防风玻璃外,深渊号那堵黑色的钢铁高墙,已经将双方的距离拉近到了不足一百米。
这艘五千吨级的特种打捞船,正以泰山压顶之势,带着绝对的物理质量碾压,准备用它那坚硬的球鼻艏,直接撞碎深蓝帝王号的船体中段。
在这种绝对的吨位差距面前,任何机器的爆发都显得如此无力。
一百米,对于二十五节航速的巨舰来说,不过是短短十秒钟的时间。
驾驶室内的绝望再次蔓延,沈文君死死握住舵轮,手心已经被汗水和雨水湿透。
她不知道该往左打还是往右打,因为无论怎么躲,那庞大的阴影都已经封死了所有的生路。
就在这决定全船人生死的最后十秒。
挂在控制台边缘的那部用来连接医疗减压舱的内部通讯对讲机里,突然传出了一阵令人牙酸的电流摩擦声。
紧接着,梁自峰那沙哑,干裂,透著无尽疲惫却又冷酷到了骨髓里的声音,在驾驶室内突兀地响了起来。
“文君,别躲,满舵左,迎着它的左舷冲过去。”
那是来自盲眼指挥官,一个连疯子都不敢去想的死亡指令。
狭窄,幽闭且充满刺鼻医疗消毒水气味的重型医疗减压舱内,代表着最高危险级别的猩红色警报灯正在疯狂闪烁。
这座原本被焊死在深蓝帝王号底舱最深处的救命铁罐头,此刻已经变成了一个随时会剥夺人生命的失重钢铁刑具。
外面那场南洋公海的超级暴风雨,外加刚才为了躲避深渊号第一波水墙拍击而产生的三十度恐怖倾斜,让这个密闭空间里的重力场彻底陷入了混乱。
大牛被五条加宽的工业级尼龙安全带死死固定在左侧的医疗床面上。
这个身高接近两米,浑身肌肉犹如花岗岩般坚硬的汉子,此刻正不受控制地发生著诡异且剧烈的痉挛。

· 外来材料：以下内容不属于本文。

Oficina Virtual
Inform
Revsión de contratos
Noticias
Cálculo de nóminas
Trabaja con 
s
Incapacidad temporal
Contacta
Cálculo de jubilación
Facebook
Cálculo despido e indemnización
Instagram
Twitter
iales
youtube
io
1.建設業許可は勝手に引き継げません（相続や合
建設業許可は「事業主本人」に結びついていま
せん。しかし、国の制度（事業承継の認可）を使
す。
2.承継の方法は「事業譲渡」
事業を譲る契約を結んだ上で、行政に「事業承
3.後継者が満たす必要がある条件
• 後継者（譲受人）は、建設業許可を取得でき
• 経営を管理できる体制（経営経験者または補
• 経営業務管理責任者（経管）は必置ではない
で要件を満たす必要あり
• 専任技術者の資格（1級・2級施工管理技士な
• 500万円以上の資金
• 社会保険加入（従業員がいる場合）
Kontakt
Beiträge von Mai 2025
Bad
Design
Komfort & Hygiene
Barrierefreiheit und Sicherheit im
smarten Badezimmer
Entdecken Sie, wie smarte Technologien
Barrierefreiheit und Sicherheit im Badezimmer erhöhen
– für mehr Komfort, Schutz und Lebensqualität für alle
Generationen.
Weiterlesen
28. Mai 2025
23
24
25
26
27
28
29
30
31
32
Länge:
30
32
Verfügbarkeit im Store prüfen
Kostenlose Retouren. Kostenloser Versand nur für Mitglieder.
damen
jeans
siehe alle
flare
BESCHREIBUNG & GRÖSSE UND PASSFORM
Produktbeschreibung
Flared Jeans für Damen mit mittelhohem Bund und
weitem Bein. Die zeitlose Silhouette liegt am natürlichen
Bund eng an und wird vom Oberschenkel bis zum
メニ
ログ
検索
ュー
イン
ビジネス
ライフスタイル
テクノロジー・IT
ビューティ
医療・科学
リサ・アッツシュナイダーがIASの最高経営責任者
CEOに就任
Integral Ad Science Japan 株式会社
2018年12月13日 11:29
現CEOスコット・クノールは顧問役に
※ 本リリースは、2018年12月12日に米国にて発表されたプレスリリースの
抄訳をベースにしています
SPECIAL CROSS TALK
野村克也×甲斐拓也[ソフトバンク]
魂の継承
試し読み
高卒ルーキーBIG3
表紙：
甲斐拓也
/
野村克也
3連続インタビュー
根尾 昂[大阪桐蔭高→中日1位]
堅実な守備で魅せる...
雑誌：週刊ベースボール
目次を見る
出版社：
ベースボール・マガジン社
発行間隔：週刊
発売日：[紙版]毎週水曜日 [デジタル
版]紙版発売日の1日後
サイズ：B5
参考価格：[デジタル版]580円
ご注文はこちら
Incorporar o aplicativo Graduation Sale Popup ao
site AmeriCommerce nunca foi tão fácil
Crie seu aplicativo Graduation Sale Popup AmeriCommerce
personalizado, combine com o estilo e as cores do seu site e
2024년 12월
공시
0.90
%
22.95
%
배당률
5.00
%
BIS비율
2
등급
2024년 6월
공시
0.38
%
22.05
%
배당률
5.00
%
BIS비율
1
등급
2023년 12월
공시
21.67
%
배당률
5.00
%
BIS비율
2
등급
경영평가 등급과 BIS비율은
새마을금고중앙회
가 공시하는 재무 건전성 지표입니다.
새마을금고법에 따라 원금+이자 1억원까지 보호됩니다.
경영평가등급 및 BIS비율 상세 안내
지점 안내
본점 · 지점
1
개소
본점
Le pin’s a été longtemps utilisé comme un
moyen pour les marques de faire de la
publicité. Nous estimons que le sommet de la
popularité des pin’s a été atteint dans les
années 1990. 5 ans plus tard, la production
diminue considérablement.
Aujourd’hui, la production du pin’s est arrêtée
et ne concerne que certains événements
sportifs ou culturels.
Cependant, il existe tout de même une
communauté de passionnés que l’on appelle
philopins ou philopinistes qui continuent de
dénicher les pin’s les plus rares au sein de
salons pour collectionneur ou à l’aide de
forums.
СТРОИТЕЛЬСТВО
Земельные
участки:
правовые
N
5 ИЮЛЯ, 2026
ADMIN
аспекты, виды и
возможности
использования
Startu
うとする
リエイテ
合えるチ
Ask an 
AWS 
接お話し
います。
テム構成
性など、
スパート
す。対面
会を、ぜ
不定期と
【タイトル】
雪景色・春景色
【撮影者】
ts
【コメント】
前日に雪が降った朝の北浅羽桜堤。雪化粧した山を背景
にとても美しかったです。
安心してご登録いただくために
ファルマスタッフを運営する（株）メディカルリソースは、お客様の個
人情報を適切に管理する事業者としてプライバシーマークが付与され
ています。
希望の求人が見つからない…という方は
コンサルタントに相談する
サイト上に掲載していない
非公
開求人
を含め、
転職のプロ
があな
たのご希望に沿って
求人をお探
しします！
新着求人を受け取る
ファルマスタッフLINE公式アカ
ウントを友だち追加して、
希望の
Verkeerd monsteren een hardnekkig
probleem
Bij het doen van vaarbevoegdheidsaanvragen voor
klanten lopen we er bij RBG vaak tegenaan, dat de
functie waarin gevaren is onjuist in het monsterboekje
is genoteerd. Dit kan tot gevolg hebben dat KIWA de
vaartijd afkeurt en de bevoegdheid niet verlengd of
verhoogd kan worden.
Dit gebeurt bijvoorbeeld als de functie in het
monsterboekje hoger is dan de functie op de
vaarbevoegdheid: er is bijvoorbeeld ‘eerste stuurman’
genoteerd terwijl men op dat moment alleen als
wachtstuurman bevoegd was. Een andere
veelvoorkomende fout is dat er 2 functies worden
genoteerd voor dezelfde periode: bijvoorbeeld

他那原本深棕色的粗糙皮肤表面,正大面积地浮现出一种紫红色的网状大理石斑纹。
这是减压病晚期的典型死亡印记。
在两百六十米深海的恐怖高压下,大量的游离氮气被强行溶解进了他的血液和组织液中。
而刚才违规超越减压极限的强行升水,让外界气压骤降。
那些原本安静潜伏在体内的氮气,瞬间沸腾了。
它们化作了无数肉眼看不见的微小气泡,无情地堵塞了大牛全身的毛细血管。
在每一处关节的滑液中,这些气泡剧烈膨胀,相互摩擦。
每一次呼吸,每一次肌肉的无意识抽搐,都仿佛有成千上万根生锈的医用钢针,在骨缝与脆弱的血管壁之间疯狂搅动,穿刺。
虽然之前高压纯氧的冲击让他勉强扛过了高压神经综合症带来的致命幻觉,保住了大脑皮层的一线清明,但这物理层面上的“氮气沸腾”,依然在残忍地撕扯着他的生命线。